T or C property taxes are expected to be 3.5 mills in 2025 and 2026, generating about $430,000 in revenu
The debt payment to NMFA in 2025 is about $282,000, which will leave about $148,000 in excess revenue.
In 2026 the city’s debt payment will be about $492,000, with only $430,000 in tax revenue. The debt payment is higher since the city will have issued three $790,000 tranches. The $62,000 shortfall will be made up from excess 2025 tax revenue.
Now you see how Whitehead has to coordinate humps and valleys in debt payments, as well as coordinate the timing and priority of construction projects, as well as trying to leverage bond money, while also being hit with unplanned expenses from leaks and breakdowns?
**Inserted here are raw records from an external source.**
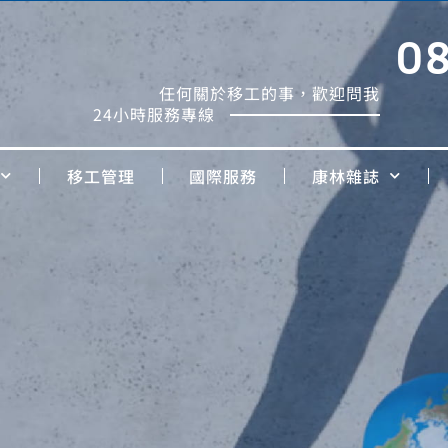
0
任何關於移工的事，歡迎問我
24小時服務專線
移工管理
國際服務
康林雜誌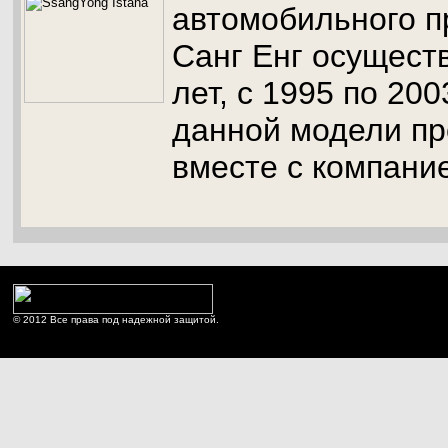
автомобильного п
Санг Енг осущест
лет, с 1995 по 200
данной модели п
вместе с компани
© 2012 Все права под надежной защитой.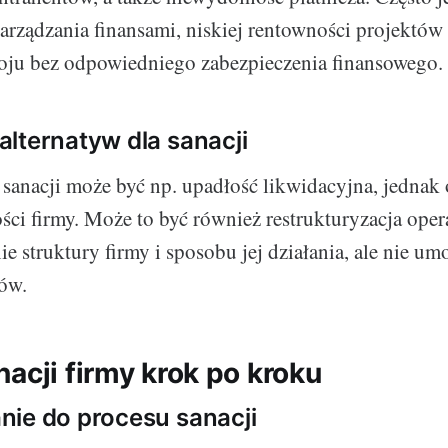
arządzania finansami, niskiej rentowności projektów 
oju bez odpowiedniego zabezpieczenia finansowego.
lternatyw dla sanacji
 sanacji może być np. upadłość likwidacyjna, jednak 
ości firmy. Może to być również restrukturyzacja oper
e struktury firmy i sposobu jej działania, ale nie um
ów.
acji firmy krok po kroku
ie do procesu sanacji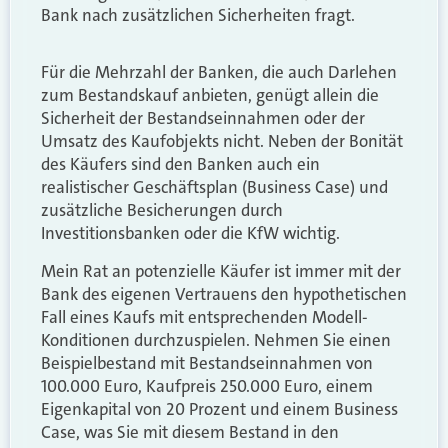
Bank nach zusätzlichen Sicherheiten fragt.
Für die Mehrzahl der Banken, die auch Darlehen
zum Bestandskauf anbieten, genügt allein die
Sicherheit der Bestandseinnahmen oder der
Umsatz des Kaufobjekts nicht. Neben der Bonität
des Käufers sind den Banken auch ein
realistischer Geschäftsplan (Business Case) und
zusätzliche Besicherungen durch
Investitionsbanken oder die KfW wichtig.
Mein Rat an potenzielle Käufer ist immer mit der
Bank des eigenen Vertrauens den hypothetischen
Fall eines Kaufs mit entsprechenden Modell-
Konditionen durchzuspielen. Nehmen Sie einen
Beispielbestand mit Bestandseinnahmen von
100.000 Euro, Kaufpreis 250.000 Euro, einem
Eigenkapital von 20 Prozent und einem Business
Case, was Sie mit diesem Bestand in den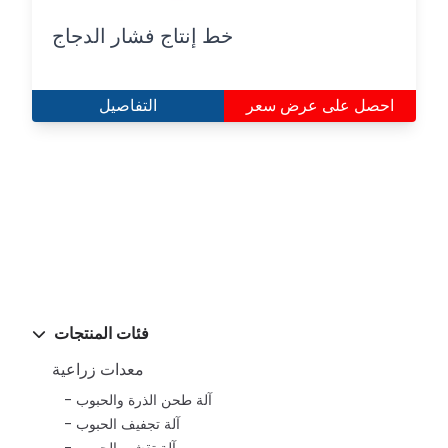
خط إنتاج فشار الدجاج
احصل على عرض سعر
التفاصيل
فئات المنتجات
معدات زراعية
آلة طحن الذرة والحبوب
آلة تجفيف الحبوب
آلة تقشير الحبوب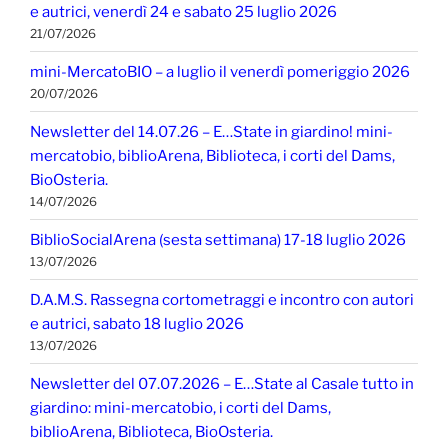
e autrici, venerdì 24 e sabato 25 luglio 2026
21/07/2026
mini-MercatoBIO – a luglio il venerdì pomeriggio 2026
20/07/2026
Newsletter del 14.07.26 – E…State in giardino! mini-
mercatobio, biblioArena, Biblioteca, i corti del Dams,
BioOsteria.
14/07/2026
BiblioSocialArena (sesta settimana) 17-18 luglio 2026
13/07/2026
D.A.M.S. Rassegna cortometraggi e incontro con autori
e autrici, sabato 18 luglio 2026
13/07/2026
Newsletter del 07.07.2026 – E…State al Casale tutto in
giardino: mini-mercatobio, i corti del Dams,
biblioArena, Biblioteca, BioOsteria.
There was no discussion of how the bond money is to be apportioned for which projects for road repairs during the March 26 meeting, and I didn’t ask Whitehead about it, because that level of detail would make everybody’s head explode, but no doubt he is coordinating and planning that aspect of the G.O. bonds too.
April 3 at 9 a.m.,city commission chambers, will be the first budget workshop. Whitehead will have more to share then on the G.O. bond revenue and how it will be used to leverage water, wastewater and road projects.
We can see how complex managing the finances of T or C is. Just think how much more complex the national finances are. Do you think a bunch of young computer engineers who can’t even seem to understand the computer language in use by the government before they were born tell the difference between money wasted and money that is being shifted around to be useful?